SOURCE MATERIAL:
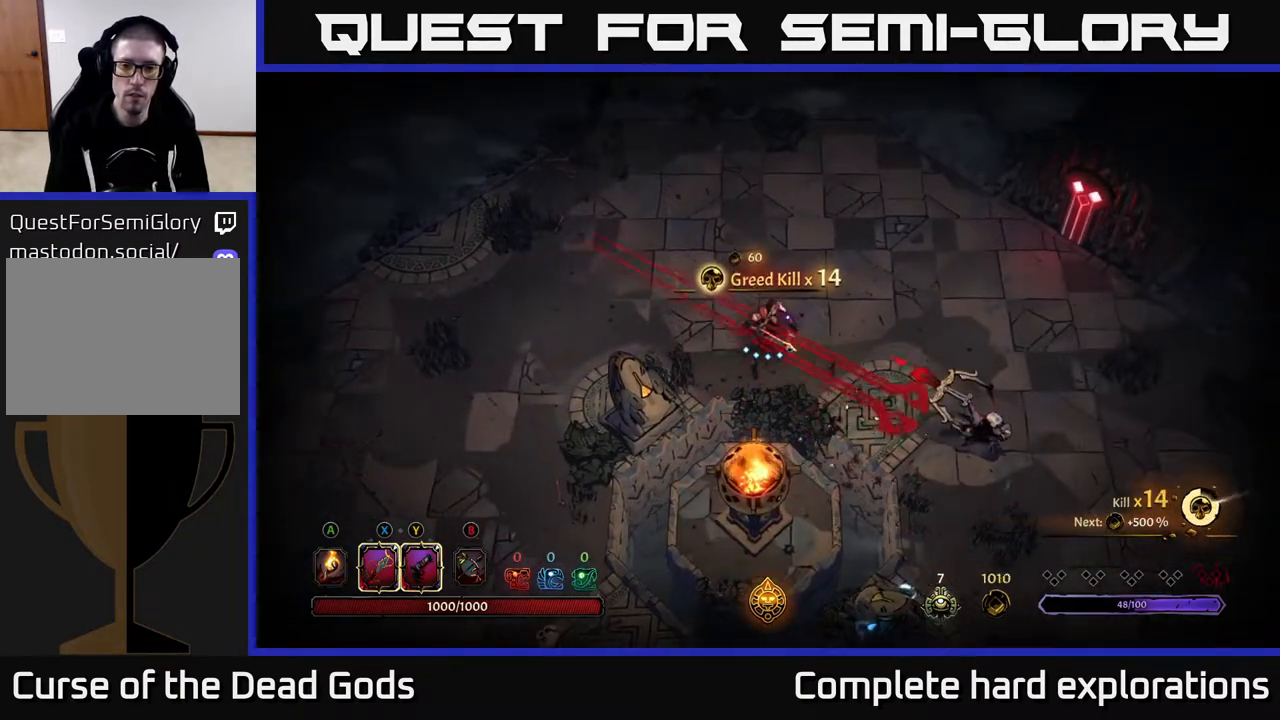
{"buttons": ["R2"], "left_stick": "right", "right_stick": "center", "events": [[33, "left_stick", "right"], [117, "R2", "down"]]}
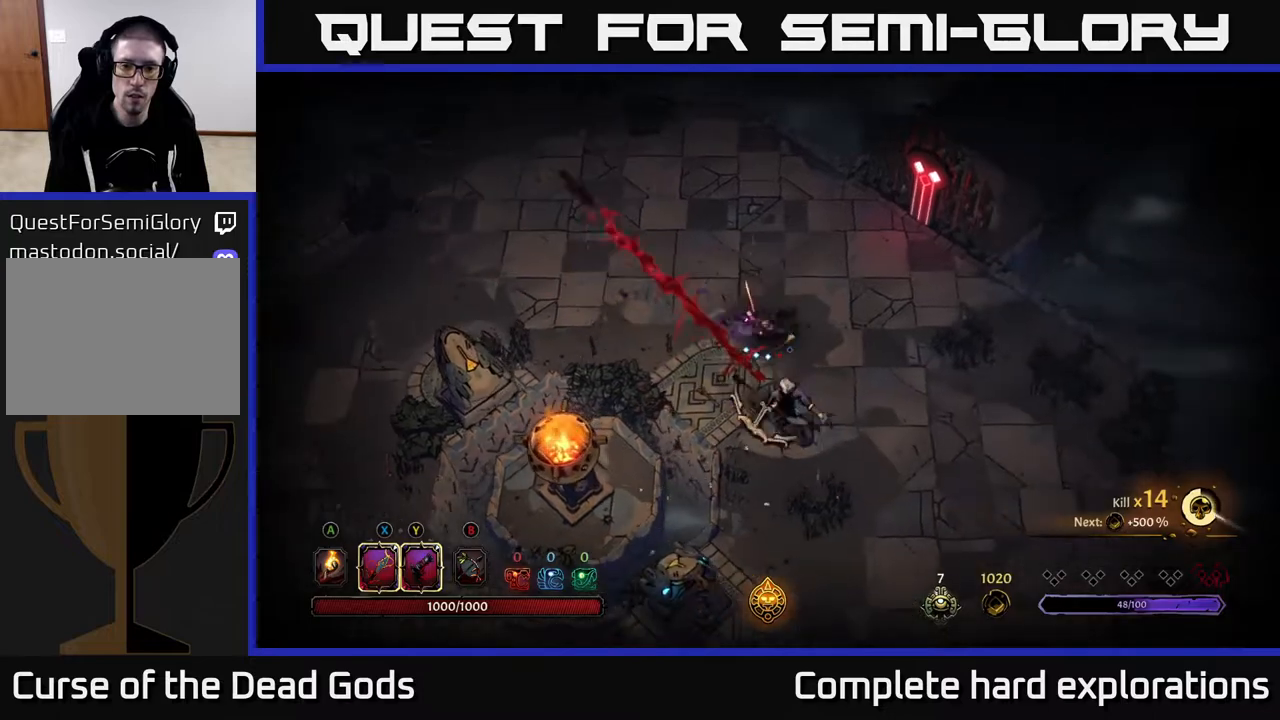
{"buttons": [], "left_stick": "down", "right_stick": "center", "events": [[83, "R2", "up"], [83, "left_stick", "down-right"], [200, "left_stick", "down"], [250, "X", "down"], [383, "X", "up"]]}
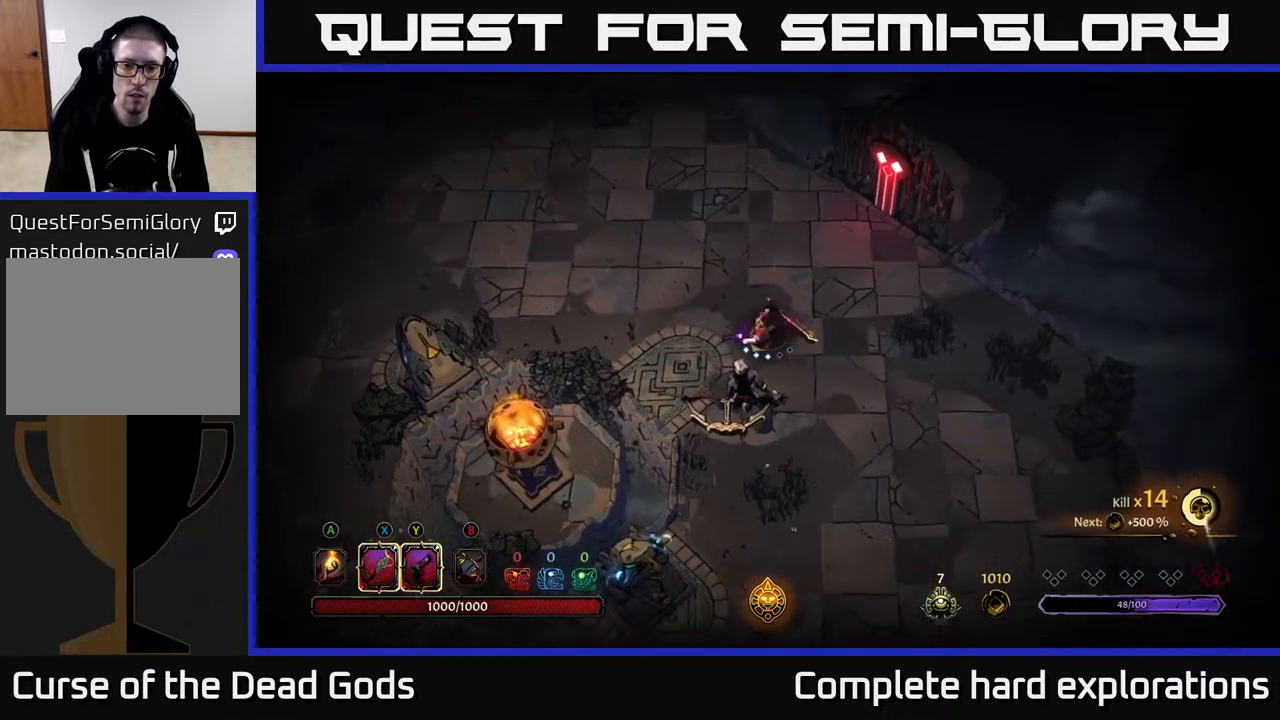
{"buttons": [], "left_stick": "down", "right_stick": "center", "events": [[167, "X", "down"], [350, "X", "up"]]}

REQUIRED WORK: An exact copy of every line above, minus the pictures, is the required output.

RESPONSE TO THIS TASK:
{"buttons": ["R2"], "left_stick": "right", "right_stick": "center", "events": [[33, "left_stick", "right"], [117, "R2", "down"]]}
{"buttons": [], "left_stick": "down", "right_stick": "center", "events": [[83, "R2", "up"], [83, "left_stick", "down-right"], [200, "left_stick", "down"], [250, "X", "down"], [383, "X", "up"]]}
{"buttons": [], "left_stick": "down", "right_stick": "center", "events": [[167, "X", "down"], [350, "X", "up"]]}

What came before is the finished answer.